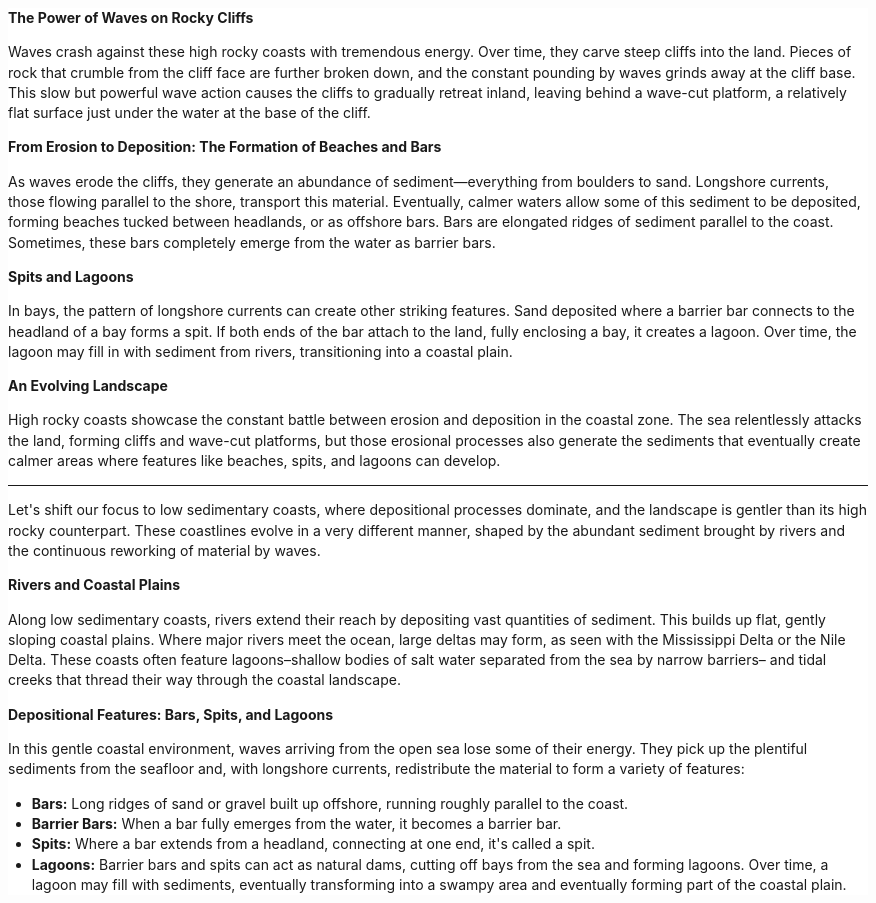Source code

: **The Power of Waves on Rocky Cliffs**

Waves crash against these high rocky coasts with tremendous energy. Over time, they carve steep cliffs into the land. Pieces of rock that crumble from the cliff face are further broken down, and the constant pounding by waves grinds away at the cliff base.  This slow but powerful wave action causes the cliffs to gradually retreat inland, leaving behind a wave-cut platform, a relatively flat surface  just under the water at the base of the cliff. 

**From Erosion to Deposition: The Formation of Beaches and Bars**

As waves erode the cliffs, they generate an abundance of sediment—everything from boulders to sand.  Longshore currents, those flowing parallel to the shore, transport this material. Eventually, calmer waters allow some of this sediment to be deposited, forming beaches tucked between headlands, or as offshore bars.  Bars are elongated ridges of sediment parallel to the coast.  Sometimes, these bars completely emerge from the water as barrier bars. 

**Spits and Lagoons**

In bays, the pattern of longshore currents can create other striking features.  Sand deposited where a barrier bar connects to the headland of a bay forms a spit. If both ends of the bar attach to the land, fully enclosing a bay, it creates a lagoon.  Over time, the lagoon may fill in with sediment from rivers, transitioning into a coastal plain.  

**An Evolving Landscape**

High rocky coasts showcase the constant battle between erosion and deposition in the coastal zone. The sea relentlessly attacks the land, forming cliffs and wave-cut platforms, but those erosional processes also generate the sediments that eventually create calmer areas where features like beaches, spits, and lagoons can develop.

---


Let's shift our focus to low sedimentary coasts, where depositional processes dominate, and the landscape is gentler than its high rocky counterpart.  These coastlines evolve in a very different manner, shaped by the abundant sediment brought by rivers and the continuous reworking of material by waves.

**Rivers and Coastal Plains** 

Along low sedimentary coasts, rivers extend their reach by depositing vast quantities of sediment. This builds up flat, gently sloping coastal plains.  Where major rivers meet the ocean, large deltas may form, as seen with the Mississippi Delta or the Nile Delta.  These coasts often feature lagoons–shallow bodies of salt water separated from the sea by narrow barriers– and tidal creeks that thread their way through the coastal landscape. 

**Depositional Features: Bars, Spits, and Lagoons**

In this gentle coastal environment, waves arriving from the open sea lose some of their energy.  They pick up the plentiful sediments from the seafloor and, with longshore currents, redistribute the material to form a variety of features:

* **Bars:** Long ridges of sand or gravel built up offshore, running roughly parallel to the coast. 
* **Barrier Bars:** When a bar fully emerges from the water, it becomes a barrier bar.
* **Spits:**  Where a bar extends from a headland, connecting at one end, it's called a spit.
* **Lagoons:** Barrier bars and spits can act as natural dams, cutting off bays from the sea and forming lagoons.  Over time, a lagoon may fill with sediments, eventually transforming into a swampy area and eventually forming part of the coastal plain.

● WHAT TO DO
All of the data above should be transcribed verbatim, with pictures omitted.

● TASK RESULT
Source code

: **The Power of Waves on Rocky Cliffs**

Waves crash against these high rocky coasts with tremendous energy. Over time, they carve steep cliffs into the land. Pieces of rock that crumble from the cliff face are further broken down, and the constant pounding by waves grinds away at the cliff base.  This slow but powerful wave action causes the cliffs to gradually retreat inland, leaving behind a wave-cut platform, a relatively flat surface  just under the water at the base of the cliff. 

**From Erosion to Deposition: The Formation of Beaches and Bars**

As waves erode the cliffs, they generate an abundance of sediment—everything from boulders to sand.  Longshore currents, those flowing parallel to the shore, transport this material. Eventually, calmer waters allow some of this sediment to be deposited, forming beaches tucked between headlands, or as offshore bars.  Bars are elongated ridges of sediment parallel to the coast.  Sometimes, these bars completely emerge from the water as barrier bars. 

**Spits and Lagoons**

In bays, the pattern of longshore currents can create other striking features.  Sand deposited where a barrier bar connects to the headland of a bay forms a spit. If both ends of the bar attach to the land, fully enclosing a bay, it creates a lagoon.  Over time, the lagoon may fill in with sediment from rivers, transitioning into a coastal plain.  

**An Evolving Landscape**

High rocky coasts showcase the constant battle between erosion and deposition in the coastal zone. The sea relentlessly attacks the land, forming cliffs and wave-cut platforms, but those erosional processes also generate the sediments that eventually create calmer areas where features like beaches, spits, and lagoons can develop.

---


Let's shift our focus to low sedimentary coasts, where depositional processes dominate, and the landscape is gentler than its high rocky counterpart.  These coastlines evolve in a very different manner, shaped by the abundant sediment brought by rivers and the continuous reworking of material by waves.

**Rivers and Coastal Plains** 

Along low sedimentary coasts, rivers extend their reach by depositing vast quantities of sediment. This builds up flat, gently sloping coastal plains.  Where major rivers meet the ocean, large deltas may form, as seen with the Mississippi Delta or the Nile Delta.  These coasts often feature lagoons–shallow bodies of salt water separated from the sea by narrow barriers– and tidal creeks that thread their way through the coastal landscape. 

**Depositional Features: Bars, Spits, and Lagoons**

In this gentle coastal environment, waves arriving from the open sea lose some of their energy.  They pick up the plentiful sediments from the seafloor and, with longshore currents, redistribute the material to form a variety of features:

* **Bars:** Long ridges of sand or gravel built up offshore, running roughly parallel to the coast. 
* **Barrier Bars:** When a bar fully emerges from the water, it becomes a barrier bar.
* **Spits:**  Where a bar extends from a headland, connecting at one end, it's called a spit.
* **Lagoons:** Barrier bars and spits can act as natural dams, cutting off bays from the sea and forming lagoons.  Over time, a lagoon may fill with sediments, eventually transforming into a swampy area and eventually forming part of the coastal plain.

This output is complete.